Wednesday, January 22, 2014

Respect Life

41 years ago today Roe V Wade legalized abortion in the United States. More than 56 Million babies have been aborted. This truth both breaks my heart and angers me. It breaks my heart there are women who feel helpless who feel they have no other options. It breaks my heart that families aren't supporting each other and men are helping to make babies but won't be fathers. It breaks my heart that children were denied the chance of life. It angers me that our churches don't take a bigger stand to support these women and children and families and to fight against this tragedy. More than 3000 babies will die today due to abortion and it angers me there is no justice for them. It angers me that if I am against abortion that people assume I'm against women and freedom. My prayers go to those women who are currently pregnant who don't know what to do. Please seek help and if you don't feel ready for a baby please consider adoption. My prayers go to those who have had an abortion that the church would love on these women and show them grace and kindness as the circumstances that often surround abortion are sad. My prayers go to the people who have failed to love and support pregnant women that they would have a change of heart. But most of all my prayer is that God would help to end abortion and that as a church we would give people better options.
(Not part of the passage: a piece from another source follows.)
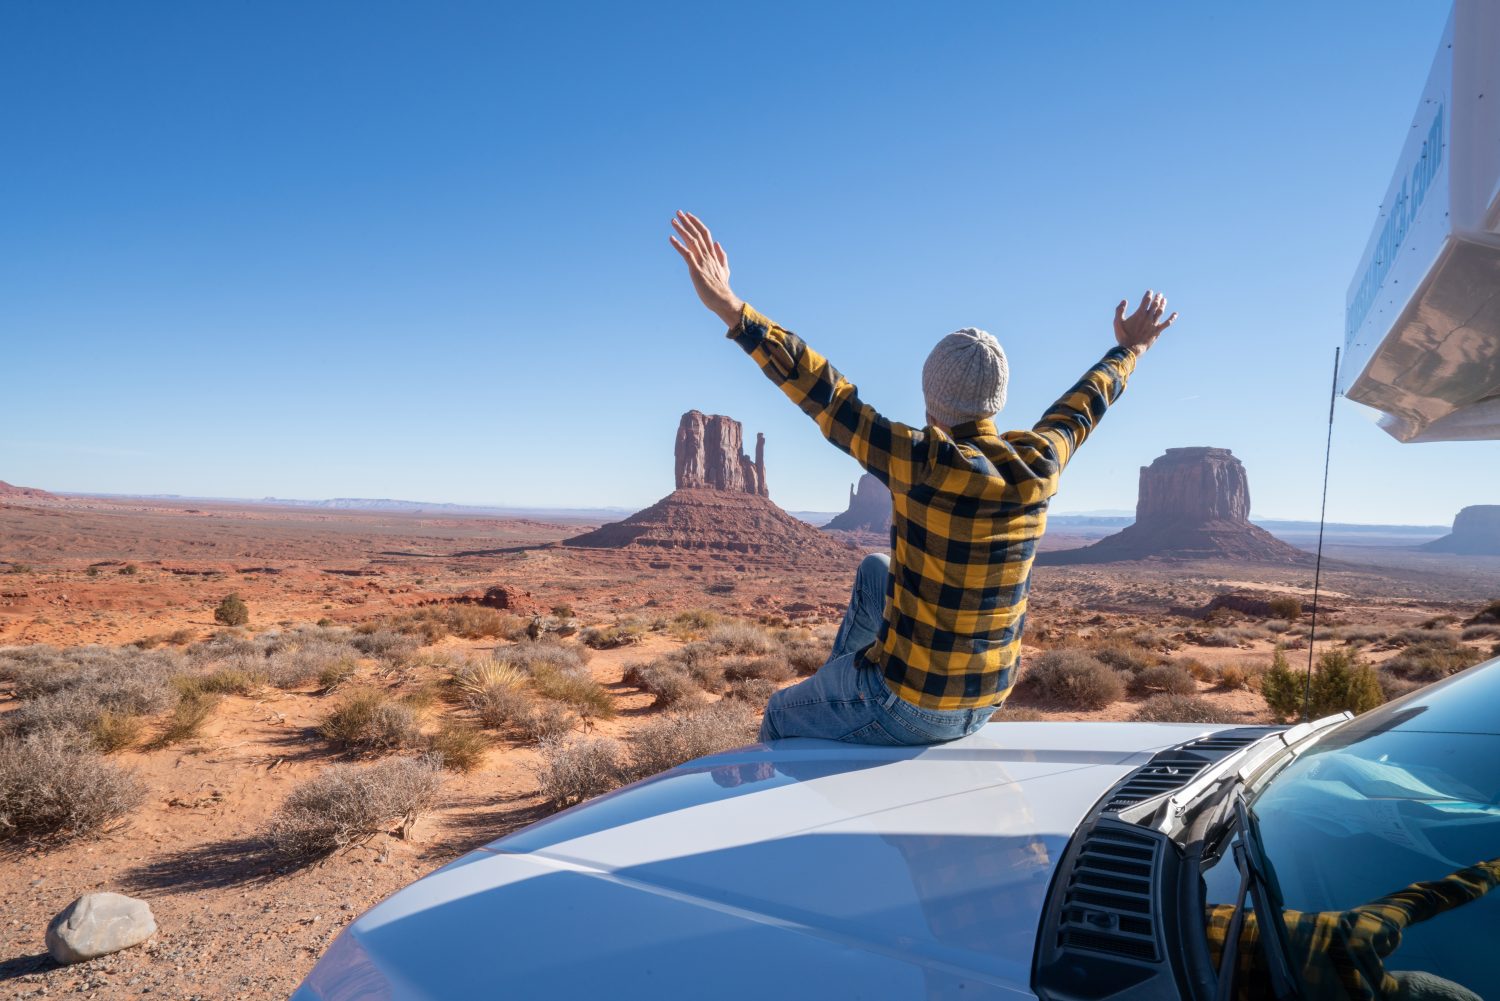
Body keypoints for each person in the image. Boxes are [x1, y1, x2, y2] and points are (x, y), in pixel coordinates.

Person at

Wednesday, January 1, 2014

2014: New Year, New Word.

In 2012 I had a word: Discipleship.
In 2013 I had a word: Thankfulness.

In both years God grew me in these places. Did He grow me in other places?  absolutely -100%  But when I took time to notice him growing me in these particular areas in the last year it was amazing.
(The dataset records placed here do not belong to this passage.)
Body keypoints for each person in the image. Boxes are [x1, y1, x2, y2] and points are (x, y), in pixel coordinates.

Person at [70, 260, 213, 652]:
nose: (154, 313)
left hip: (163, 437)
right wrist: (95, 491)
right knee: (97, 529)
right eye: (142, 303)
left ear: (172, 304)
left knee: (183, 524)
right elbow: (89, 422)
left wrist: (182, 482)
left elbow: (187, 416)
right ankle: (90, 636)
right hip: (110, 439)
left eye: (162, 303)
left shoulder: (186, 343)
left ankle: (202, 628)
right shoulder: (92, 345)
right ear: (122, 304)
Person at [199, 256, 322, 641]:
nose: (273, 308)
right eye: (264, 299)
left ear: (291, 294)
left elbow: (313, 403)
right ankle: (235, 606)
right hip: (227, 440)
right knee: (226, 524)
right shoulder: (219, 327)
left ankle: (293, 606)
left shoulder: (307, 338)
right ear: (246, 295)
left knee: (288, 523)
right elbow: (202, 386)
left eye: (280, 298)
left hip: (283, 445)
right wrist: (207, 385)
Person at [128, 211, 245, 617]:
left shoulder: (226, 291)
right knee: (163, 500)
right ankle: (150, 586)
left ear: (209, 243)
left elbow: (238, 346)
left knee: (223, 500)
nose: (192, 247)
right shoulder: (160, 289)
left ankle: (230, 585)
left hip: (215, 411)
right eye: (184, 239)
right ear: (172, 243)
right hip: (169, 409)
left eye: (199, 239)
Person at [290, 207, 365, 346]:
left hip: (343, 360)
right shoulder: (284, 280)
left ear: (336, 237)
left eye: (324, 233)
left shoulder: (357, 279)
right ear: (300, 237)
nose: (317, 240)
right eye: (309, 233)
This year was a big year for us.  We grew a lot. We questioned a ton. We learned about the church and about God. We grew together. My husband got a new car, I graduated PA school, passed my boards and started my first job. We traveled together to New Hampshire, Delaware, Washington DC, Baltimore, MD, Tampa, St. Augustine and I went to Texas to help my best friend move and get situated. We moved into a house. We bought a washer/dryer and we have a big table to gather family and friends around. We learned to budget better. We completed Dave Ramsey and are running like gazelles. We loved each other more. We grew closer to friends. We studied the bible harder. We were blessed with a year of no skin cancer for me and a year of good health for Paul. We changed our diet cutting out GMO foods slowly but surely as much as we can. We were blessed enough to give more in 2013 than ever before. We trusted God with more and more and He blessed us more and more. I am excited and prayerful for 2014. Excited to see what God has planned. Excited to grow and learn and see what is in store for our family. I'm sure 2014 will have trials as did 2013, but I know that God has a plan and I have my husband by my side.
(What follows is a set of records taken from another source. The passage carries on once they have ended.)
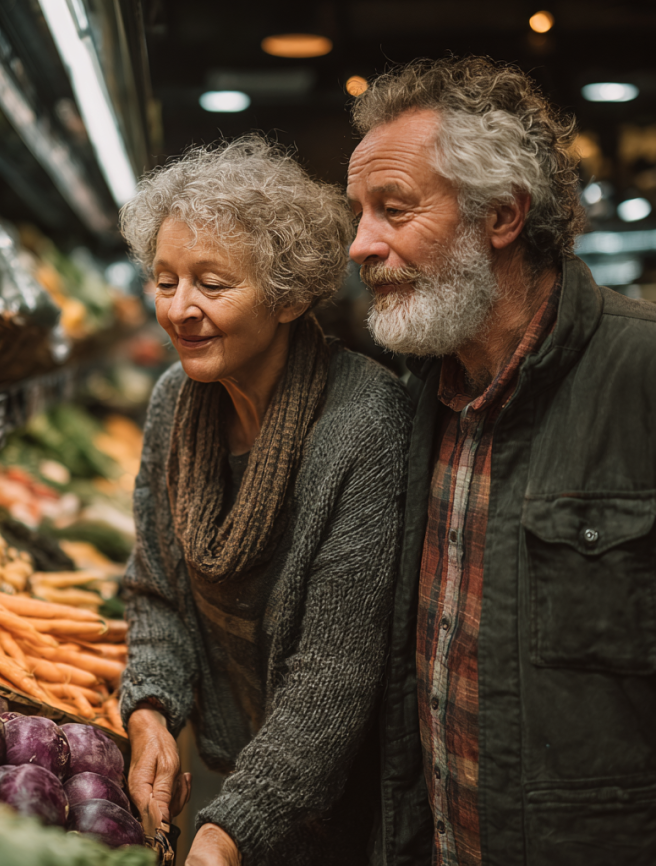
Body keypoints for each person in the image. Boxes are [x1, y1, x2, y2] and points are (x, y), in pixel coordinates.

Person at [347, 55, 656, 866]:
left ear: (503, 215)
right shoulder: (410, 401)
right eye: (358, 213)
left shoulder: (641, 378)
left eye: (393, 209)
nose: (359, 245)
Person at [118, 136, 411, 866]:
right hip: (230, 763)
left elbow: (333, 676)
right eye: (164, 281)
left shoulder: (363, 424)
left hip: (346, 814)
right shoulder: (172, 407)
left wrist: (228, 829)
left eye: (212, 285)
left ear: (289, 296)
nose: (181, 309)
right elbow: (157, 589)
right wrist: (151, 709)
For me specifically this year not only blessed me with accomplishments and paychecks but I learned a lot. Specifically I learned to be thankful. I wish I could you I have mastered thankfulness: but what I've mastered is learning how often I'm not thankful. I have learned more about what the bible says about thankfulness and I have learned to make a habit of being thankful that is greatly improved form previous years.

In the last day of 2013 I was challenged. My work had applied for a specific type of loan repayment program that would really help us financially. It's something we prayed about a lot asking God to provide. Yesterday I found out the office was declined. We did not get loan repayment. In that moment was I thankful: No. I was sad. I trust God has a plan. God is helping me to see that plan, helping me to trust Him. And as I sit and ponder and pray about what word God wants to grow me in this year I'm met with so many words that mostly could be summed up in the following:

the fruits of the spirit : love joy peace patience kindness goodness gentleness faithfulness and self control.

I could be more loving. God is love and that is what He asks of us.
I could be more joyful (I learned that in my year of thanks) having my thankfulness overflow into joy.
I could use peace that surpasses all understanding.
I could definitely use more patience.
I could grow in kindness.
I could have more goodness flow out of me and learn more about God's goodness
I could be more gentle, and compassionate.
I could be more faithful, trust that God is faithful and trust Him.
I could have more self control and give more control to God.

so I asked my husband  and he suggested love because you can become more joyful, peaceful, patient, kind, good, general faithful and controlled. The greatest of these is Love. A word that as I had prayed about this so far had come up often.

So there we have it folks. Love.

Happy 2014.
What's your word of the year? What word are you seeking that God can teach you about in 2014. Friends know that even though I focused on 1 word, God used that word to grow me in so many other words and it helped make me more aware. It's not limiting God to one word but opening my heart to see how that 1 word God uses in so many ways.